Convaincu d'être un nouveau Christ, il part sur les chemins préparer son
peuple aux derniers temps, dans un salmigondis où se mêlent éloquence sacrée
et préceptes rudimentaires : " Il faut prendre le petit déjeuner
le plus léger possible ! ",clame-t-il dans ses sermons enflammés. Il
croit parfois accomplir des miracles mais, quand il saute d'un toit pour
démontrer son élection divine, aucun ange ne le porte sur ses ailes : il se
foule la cheville, comme le premier pécheur venu. Brocardé, combattu,
brutalement séparé de la belle prostituée dont il avait cru pouvoir faire sa
Marie-Madeleine (moyennant certaines incartades à la chasteté), il renonce à
sa mission, et achève sa vie dans un anonymat dont il ne s'était éloigné
qu'aux yeux de poignées d'autres misérables affamés de merveilleux. Peu lui
importe : " Le Père éternel donne et reprend ", il
l'a assez prêché.
Figure du dénuement matériel et spirituel absolu, le Christ d'Elqui
est de ces êtres capables, puisqu'ils n'ont rien, de se soumettre à toutes
les étrangetés du destin, jusqu'à cette fin du monde qui hante nos pays
prospères et fébriles. Le monde est déjà perdu ; il peut le quitter.
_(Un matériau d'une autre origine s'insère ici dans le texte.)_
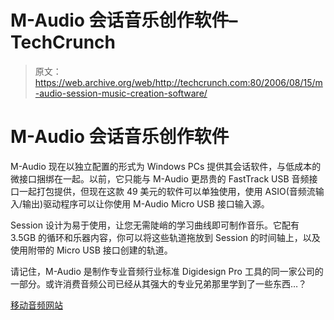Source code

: # M-Audio 会话音乐创作软件–TechCrunch

> 原文：<https://web.archive.org/web/http://techcrunch.com:80/2006/08/15/m-audio-session-music-creation-software/>

# M-Audio 会话音乐创作软件

M-Audio 现在以独立配置的形式为 Windows PCs 提供其会话软件，与低成本的微接口捆绑在一起。以前，它只能与 M-Audio 更昂贵的 FastTrack USB 音频接口一起打包提供，但现在这款 49 美元的软件可以单独使用，使用 ASIO(音频流输入/输出)驱动程序可以让你使用 M-Audio Micro USB 接口输入源。

Session 设计为易于使用，让您无需陡峭的学习曲线即可制作音乐。它配有 3.5GB 的循环和乐器内容，你可以将这些轨道拖放到 Session 的时间轴上，以及使用附带的 Micro USB 接口创建的轨道。

请记住，M-Audio 是制作专业音频行业标准 Digidesign Pro 工具的同一家公司的一部分。或许消费音频公司已经从其强大的专业兄弟那里学到了一些东西…？

[移动音频网站](https://web.archive.org/web/20210303001009/http://www.m-audio.com/index.php?do=products.family)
Sorti de
son désert, évadé du paysage de ruines qu'arpente Jean-Yves Jouannais, comme
des croyances burlesques dont Nicolas d'Estienne d'Orves fait son miel, le
personnage d'Hernán Rivera Letelier aura appris qu'il n'y avait pas d'autre
apocalypse à attendre que celle que tout homme connaît un jour, dans la vie réelle.
Acceptation sereine, joyeuse parfois, de la dépossession, qui fait de ce fou
d'entre les fous le plus lucide des prophètes.